# Browning Buck Mark Plus with UDX grips availability ?



## DanP_from_AZ (May 8, 2009)

Anyone know why the blued Buck Mark Plus with UDX grips (Rosewood or Walnut) is "impossible" to find ?
The stainless Plus with black laminate UDX grips is also "missing".

Does Browning only do a run of these models at apparently lengthy intervals ?

The "regular" models seem to be available most everywhere.

I want a blued Plus with either of the wooden UDX grips. Badly. :mrgreen:


----------



## fredfishdog (Feb 21, 2012)

I wish I knew. I'm in the market for a buck mark plus in stainless but no luck. [email protected]


----------



## DanP_from_AZ (May 8, 2009)

fredfishdog said:


> I wish I knew. I'm in the market for a buck mark plus in stainless but no luck. [email protected]


I guess you've seen my posts "below" about how I found my "Plus" in "blue with laminated rosewood grips". Actually, "blue" is black.
The posts have links to Davidson's Gallery of Guns site. And to the "best Browning rimfire site", a sub-forum of Rimfire Central.

I got mine by talking to my "best service, best price" LGS if it was OK to work through "Davidson's Gallery of Guns". Bill said yes, he liked their system.
Finally one day, five magically appeared. I immediately ordered one to be done "through Bill". Within two hours, the other four were gone.

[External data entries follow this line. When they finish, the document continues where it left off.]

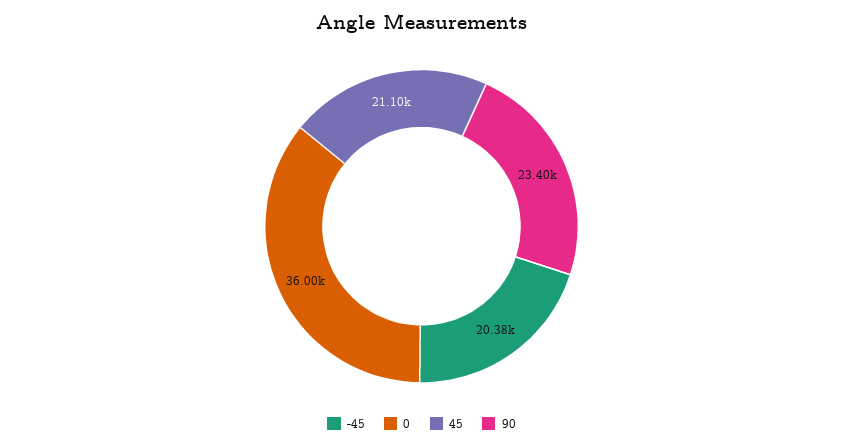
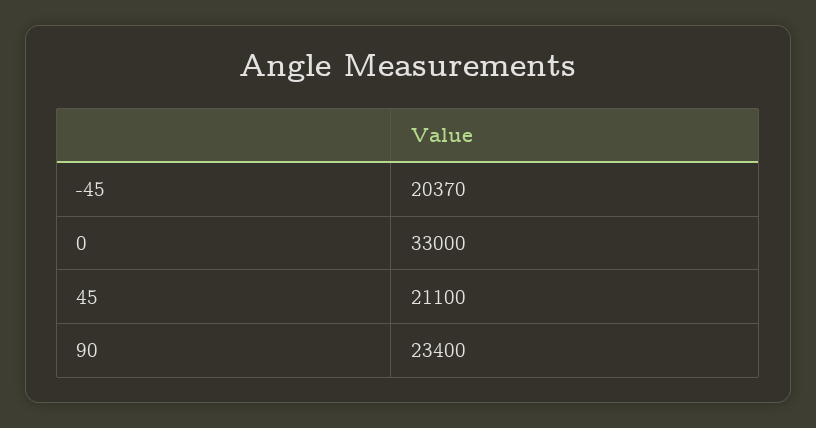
  {
-   "-45": 20380,
+   "-45": 20370,
-   "0": 36000,
+   "0": 33000,
    "45": 21100,
    "90": 23400
  }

For whatever reason, all three "Plus" versions seem VERY rare. I thought about getting "your" stainless with black laminated wood grips. But, I went traditional.
Keep up the hunt. They are worth it.

Mine has been "groomed" with a Browning "Weaver" rail and a Truglo red/green dot sight for our local club's monthly bullseye rimfire competition.
Just wish I could shoot up to the guns capability at 25 yards. THAT will never happen. My excuse is that I'm 69 years old. :mrgreen:


----------